The governor of Illinois signed a medical marijuana bill on Thursday, joining 19 other states and the District of Columbia in the U.S. that have already done so.
The legalization goes into effect at the beginning of 2014, granting 22 licenses to growers and 60 licenses to sell across the state.
“This is really an important day, I think, for healing in Illinois,” Quinn said, according to the New York Daily News, “for helping people who are dealing with pain every day, often times very severe pain.”
The Chicago Tribune reported on one individual who used marijuana to cope with the pain of spinal fusion surgeries. Mike Graham, who acquired the injury from football, was prescribed opiate painkillers to deal with the pain, but said they made him feel worse. Graham said he hesitated to use marijuana, due to the many police officers in his family.
“In a matter of days, I started to feel better. I could keep food down,” Graham said, according to the Tribune. “I thought, ‘Oh, boy, what am I going to say at Thanksgiving?’ But then they noticed that I could eat, so they knew something was up. … I hadn’t been there the three previous years because I wasn’t able to get out of bed.”
Illinois became the second most populous state to legalize medical use, after California.

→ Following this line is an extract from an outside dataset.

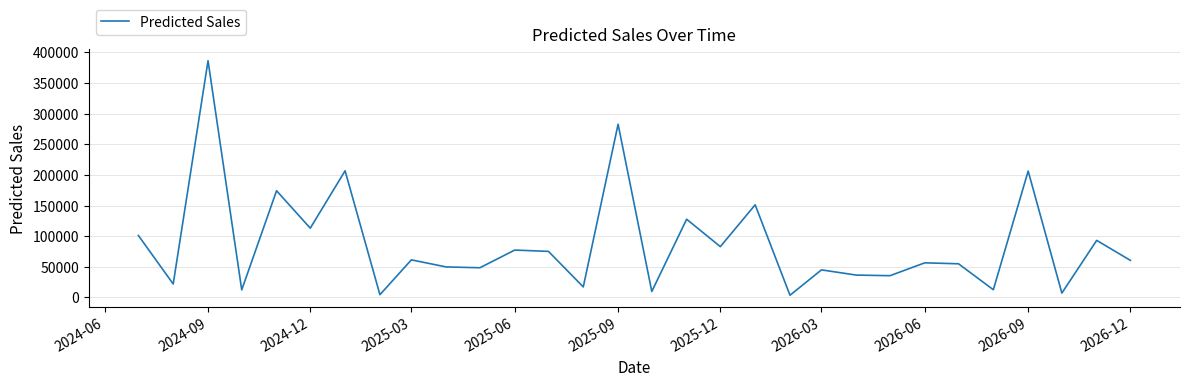

What is the smallest value displayed?

3665.6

According to the Chicago Tribune, Illinois lawmakers believe tight restrictions in the law will limit marijuana’s use to legitimate needs. Patients will need to prove they have a diagnosis such as cancer, HIV, glaucoma and multiple sclerosis. They will have to undergo a criminal background check. Public smoking will be banned, as well as smoking in a vehicle or near children. The law will institute a four-year trial program starting January 2014.
Despite the state’s legalization, possession, sale, and distribution of marijuana all remain federal offenses in the U.S. Recent legalization of recreational marijuana in the states of Washington and Colorado have tested whether the federal government will exercise its authority.

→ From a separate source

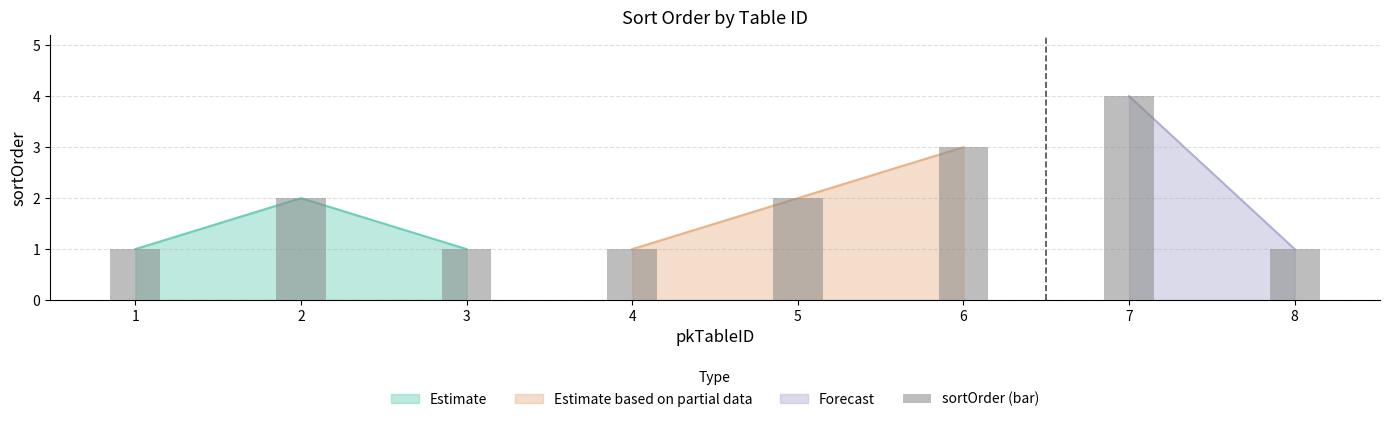

At which category does the chart reach its minimum across all series?

1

The Pew Center reported that the U.S. Department of Justice has been debating whether to enforce laws in states that do not enforce federal issues.
In Latin America, Uruguay recently moved one step closer to legalizing recreational marijuana, and it could become the first nation in the world to task government with growing and distributing it throughout the country, in an effort to combat organized crime.
Mexico’s former presidents Vincente Fox and Ernesto Zedillo have both called for legalizing the drug.
In Costa Rica, Medical Cannabis Costa Rica is pushing for medical legalization in the country. On Thursday, President Laura Chinchilla said the country was still not ready for legalization, according to a report by Amelia Rueda.